At 8:30, Yehia Ibrahim of Pacific Northwest National Laboratory will discuss advancing ion mobility separations to the next level, and recent developments in multilevel structures for lossless ion manipulations (SLIM), a platform for performing a variety of ion manipulations. SLIM can enable unprecedentedly high ion mobility resolution by repeatedly passing ions over the same serpentine path. However, the resolution is ultimately constrained by the path length and achieved for an increasingly narrow range of mobilities as the number of passes increases due to ion lapping. To address this issue, Ibrahim and associates have developed a multilevel SLIM system that greatly extends the path length achievable allowing for ultrahigh resolution over a much broad range of mobilities.
Next, at 8:50am, J. Will Thompson of 908 Devices presents “Pushing the Boundaries of Speed and Sensitivity in Proteomics: Coupling SPE-Enabled Microfluidic Capillary Electrophoresis with Ultrafast Tandem Mass Spectrometry.” Historically, microchip capillary electrophoresis–mass spectrometry (CE-MS) has had limited impact in proteomics because of sample loading limitations (poor concentration sensitivity) compared to liquid chromatography–mass spectrometry (LC–MS), which can accommodate larger sample volumes. To overcome this limitation, Thompson and associates have engineered a 1-mm solid-phase extractiion (SPE) bed within the chip geometry, allowing 100-fold improvements in concentration sensitivity limit for CE-MS.
Xiaofeng Xie of Brigham Young University will give a talk at 9:10 am on how accelerated liquid chromatography gradient generation with constant-pressure elution improves sensitivity and throughput for single-cell proteomics. MS-based single-cell proteomics has the potential to transform biomedical research by shedding light on biological processes at the cellular level. However, the dramatically reduced sample input and increased number of samples place challenges on MS sensitivity and throughput. Xie introduces a novel multicolumn LC system based on accelerated gradient generation and constant-pressure isocratic elution as a straightforward means of achieving LC–MS duty cycles approaching 100% even at ultralow flow rates.

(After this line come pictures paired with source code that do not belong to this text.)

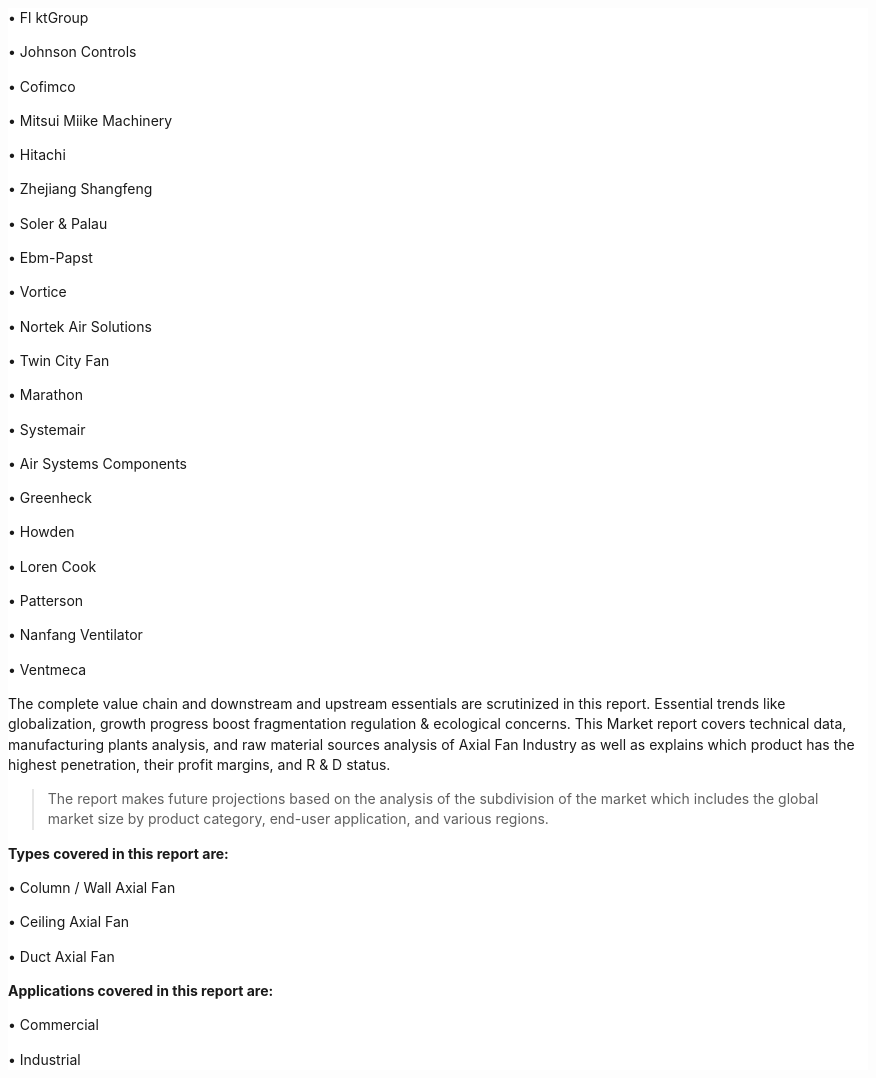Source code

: • Fl ktGroup

• Johnson Controls

• Cofimco

• Mitsui Miike Machinery

• Hitachi

• Zhejiang Shangfeng

• Soler & Palau

• Ebm-Papst

• Vortice

• Nortek Air Solutions

• Twin City Fan

• Marathon

• Systemair

• Air Systems Components

• Greenheck

• Howden

• Loren Cook

• Patterson

• Nanfang Ventilator

• Ventmeca

The complete value chain and downstream and upstream essentials are scrutinized in this report. Essential trends like globalization, growth progress boost fragmentation regulation &amp; ecological concerns. This Market report covers technical data, manufacturing plants analysis, and raw material sources analysis of Axial Fan Industry as well as explains which product has the highest penetration, their profit margins, and R & D status.

<blockquote class=""article-editor-content__blockquote"">The report makes future projections based on the analysis of the subdivision of the market which includes the global market size by product category, end-user application, and various regions.</blockquote>

<strong>Types covered in this report are:</strong>

• Column / Wall Axial Fan

• Ceiling Axial Fan

• Duct Axial Fan

<strong>Applications covered in this report are:</strong>

• Commercial

• Industrial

Repurposing derivatization reactions as targeted molecular manipulations for isomer resolution using ion mobility–mass spectrometry will be addressed next at 9:30 am by Christopher Chouinard of the Florida Institute of Technology. Although derivatization is a common strategy in mass spectrometry–based analyses, with benefits including improved ionization efficiency, increased stability, chromatographic retention shifts, and characteristic fragmentation patterns, the structural changes affected by such reactions reveal the potential for significant improvements in isomeric resolution using ion mobility. Chouinard and his group have recently demonstrated structurally selective reactions involving hydroxyl, carbonyl, and alkene chemistry within several classes of steroids. During this presentation, he will discuss targeted molecular manipulations capable of resolving isomer groups with as many as six different compounds.